■ **阅读文本**:

○ ○ ○ ○

一.硬件原理图

分析：
该交换芯片支持I2C、SPI、mdio通信，但是看ast1520的uboot代码采用的是mdio去通信phy芯片的，所以暂时也先采用mdio的方式，需要配置相应的引脚才可以配置成mdio通信模式，具体的配置硬件工程师解决。

背景：

RTL8306M芯片上可能没有提供MDC/MDIO接口，可以通过GPIO（General Purpose Input/Output）来模拟，GPIO可实现串行输入输出，且一般CPU上会提供很多GPIO接口供用户自定义使用。每组SMI需要两个GPIO口分别来模拟MDC和MDIO，首先需要保证这两个GPIO口不作其他用途，且相应的复用模式设置为GPIO模式。

二.SMI[MDC/MDIO]协议

SMI：串行管理接口（Serial Management Interface），通常直接被称为MDIO接口（Management Data Input/Output Interface）。MDIO最早在IEEE 802.3的第22卷定义，后来在第45卷又定义了增强版本的MDIO，其主要被应用于以太网的MAC和PHY层之间，用于MAC层器件通过读写寄存器来实现对PHY层器件的操作与管理。

MDIO接口包括两条线，MDIO和MDC，其中MDIO是双向数据线，而MDC是由STA驱动的时钟线。MDC时钟的最高速率一般为2.5MHz，MDC也可以是非固定频率，甚至可以是非周期的。MDIO接口只是会在MDC时钟的上升沿进行采样，而并不在意MDC时钟的频率（类似于I2C接口）。MDIO是一个PHY的管理接口，用来读/写PHY的寄存器，以控制PHY的行为或获取PHY的状态，MDC为MDIO提供时钟。

MAC读取PHY的寄存器:

MAC向PHY的寄存器写入数据:

三.代码实现

原厂提供了芯片RTL8306M的读写逻辑，需要自己实现gpio模拟MDC/MDIO和驱动入口。

Kconfig：

config RTL8309
	tristate "RTL8309 driver"
	default m
	help
		Enable this driver will support network switch control

Makefile：

# SPDX-License-Identifier: GPL-2.0-only
#
# Makefile for the Realtek network device drivers.
#

obj-$(CONFIG_RTL8309)	+= rtl8309.o
rtl8309-objs := rtl8309_main.o mdcmdio.o rtk_api.o rtl8309n_asicdrv.

○ ○ ○ ○

■ **任务**: 将这篇讲RTL8306M交换芯片驱动的文章中从“MDIO接口包括两条线，MD”到“PHY的状态，MDC为MDIO提供时钟。”的一段原样抄写出来。

■ **所示数据**:
○ ○ ○ ○

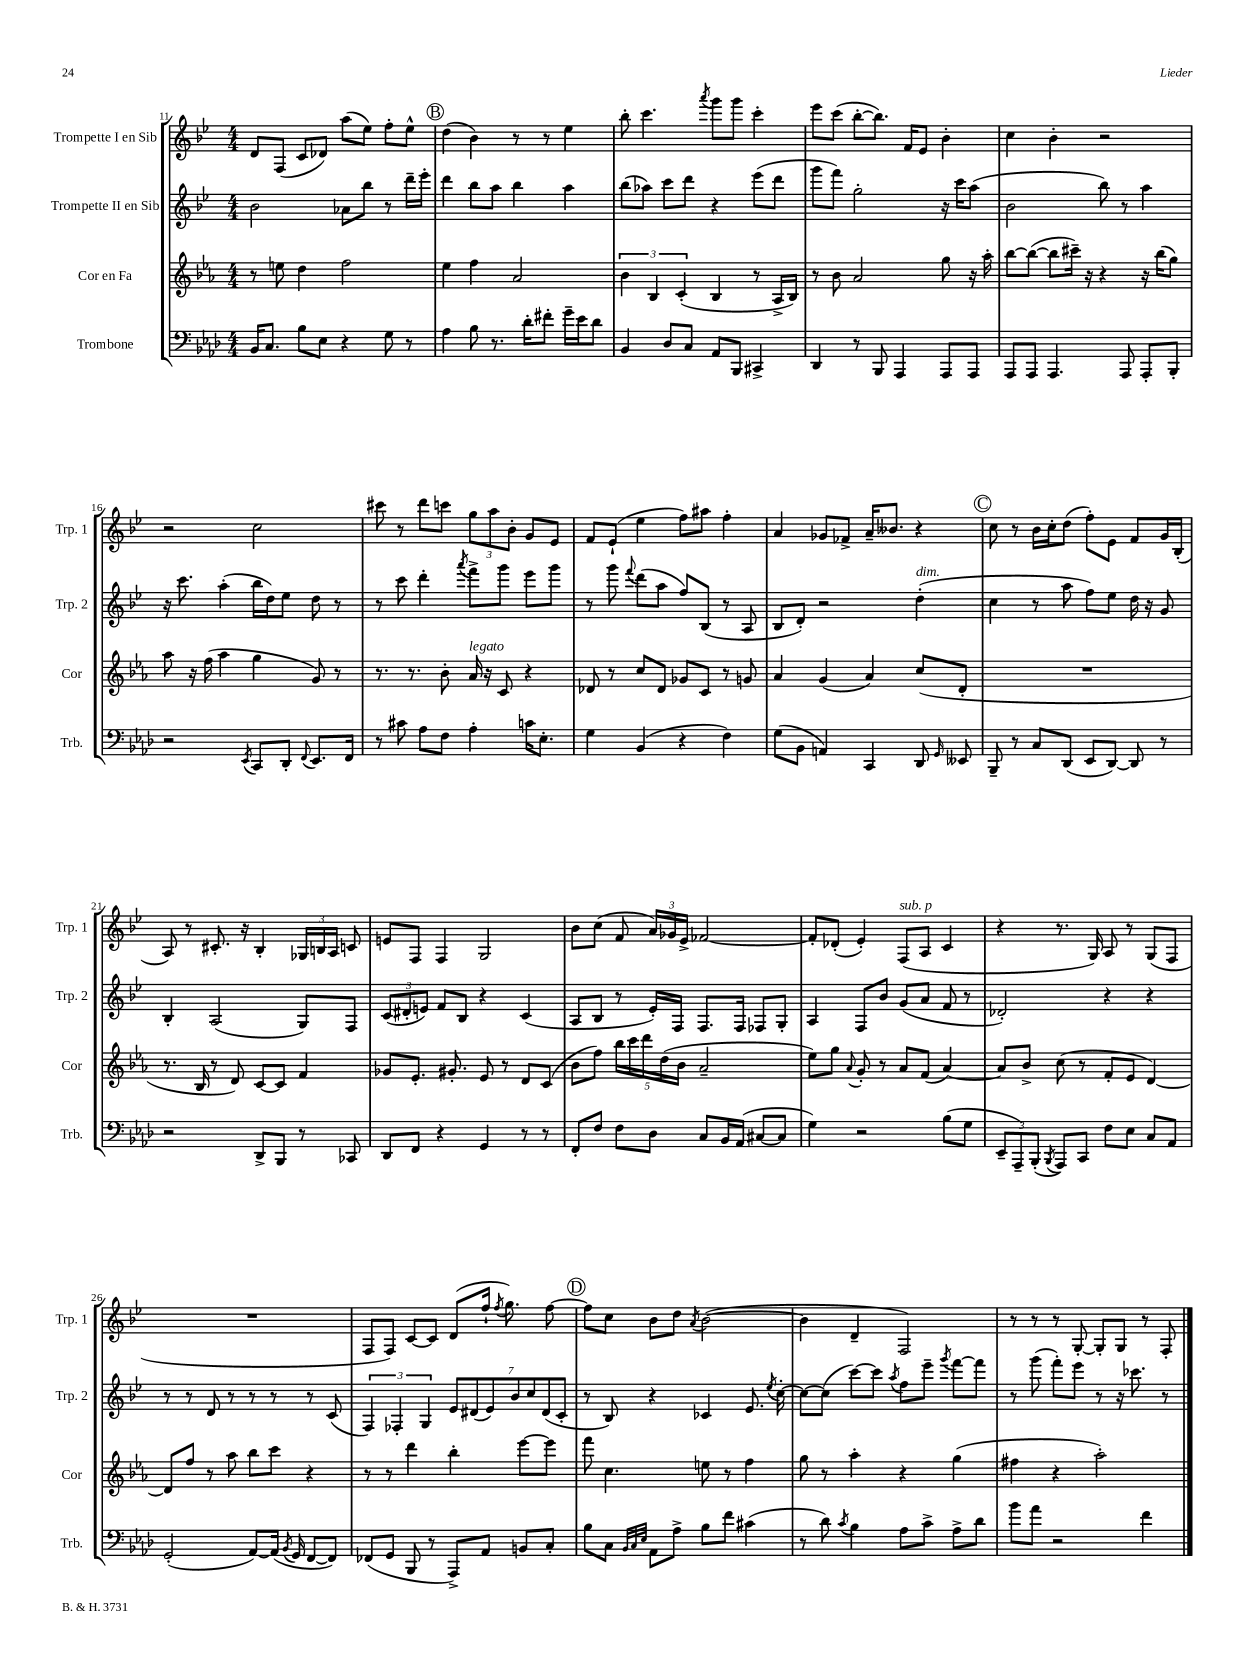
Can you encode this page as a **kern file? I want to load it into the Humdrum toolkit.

○ ○ ○ ○

■ **练习解答**:
MDIO接口包括两条线，MDIO和MDC，其中MDIO是双向数据线，而MDC是由STA驱动的时钟线。MDC时钟的最高速率一般为2.5MHz，MDC也可以是非固定频率，甚至可以是非周期的。MDIO接口只是会在MDC时钟的上升沿进行采样，而并不在意MDC时钟的频率（类似于I2C接口）。MDIO是一个PHY的管理接口，用来读/写PHY的寄存器，以控制PHY的行为或获取PHY的状态，MDC为MDIO提供时钟。